The AEJ would aim to be more useful to its members, she said, and encourage more cooperation between them. “I plan a streamlined and newsy reworking of our website to take in regular interviews with our leading members, as well as with writers and politicians.” - Contribute to the organization of training courses for young journalists and establish relationships with European universities to improve the quality of young journalists who can join the media and be members of the AEJ in its different sections.

 

The shift towards active AEJ engagement with EU policy initiatives was essential, said the new Secretary-General, Edward Steen. So was more practical solidarity with national Sections, with expansion into the Balkans, Ukraine, the Baltic States, and also Russia. What was going on on the ground, even in once so European-minded Slovenia (which takes over the EU presidency in July), was becoming a kind of “new normal”. It which had to be resisted, he said. “The Commission this week denounced the direct Slovene government attacks on individual journalists. Good. Not before time.” A new team would be established to spread the workload on the ever-more pressing issue of Media Freedom.

 

He said he was delighted to have on the Board colleagues and friends who shared his own, and Saia’s, priorities. ”Those include the need to vigorously encourage new, younger members who understand what is at stake, what Europe is about, and how to report on it effectively and interestingly.”

 

The Spanish magazine editor Javier Fernandez Arribas was re-elected for a new term as vice-president, while the Italian radio journalist Luigi Cobisi continues as treasurer.

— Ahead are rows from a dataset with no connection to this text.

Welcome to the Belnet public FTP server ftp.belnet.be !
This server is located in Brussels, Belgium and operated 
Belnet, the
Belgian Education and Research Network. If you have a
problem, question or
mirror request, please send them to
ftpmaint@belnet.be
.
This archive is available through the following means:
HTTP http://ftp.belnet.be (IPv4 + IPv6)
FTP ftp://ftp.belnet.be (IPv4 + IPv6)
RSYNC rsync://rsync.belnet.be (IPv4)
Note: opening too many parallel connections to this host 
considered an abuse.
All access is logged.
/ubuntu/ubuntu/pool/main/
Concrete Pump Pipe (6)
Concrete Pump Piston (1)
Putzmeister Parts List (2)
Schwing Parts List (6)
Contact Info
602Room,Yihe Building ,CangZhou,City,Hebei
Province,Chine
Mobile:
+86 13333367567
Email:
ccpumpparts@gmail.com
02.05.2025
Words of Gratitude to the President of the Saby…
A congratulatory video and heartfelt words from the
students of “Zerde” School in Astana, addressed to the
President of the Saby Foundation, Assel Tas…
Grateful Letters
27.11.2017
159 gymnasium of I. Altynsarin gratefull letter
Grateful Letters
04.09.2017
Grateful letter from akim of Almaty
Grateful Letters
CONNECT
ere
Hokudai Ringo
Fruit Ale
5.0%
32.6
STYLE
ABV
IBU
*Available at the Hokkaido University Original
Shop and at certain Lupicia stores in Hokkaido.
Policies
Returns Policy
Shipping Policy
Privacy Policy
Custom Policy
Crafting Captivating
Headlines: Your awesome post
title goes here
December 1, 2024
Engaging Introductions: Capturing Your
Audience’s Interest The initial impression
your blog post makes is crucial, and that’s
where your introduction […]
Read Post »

Simone Rapple from the Irish Section was newly-elected as one of three AEJ vice-presidents.

 

Steen especially welcomed the election of the Spaniard Javier Jimenez Moratalla, a Brussels veteran, as the new AEJ representative with the European institutions. “This is a man with real knowledge of how this political village works, both as a reporter and as an insider.” He will be the conduit for our relations with Commissioners and with the European Parliament, where it is planned to hold a series of seminars for training young journalists.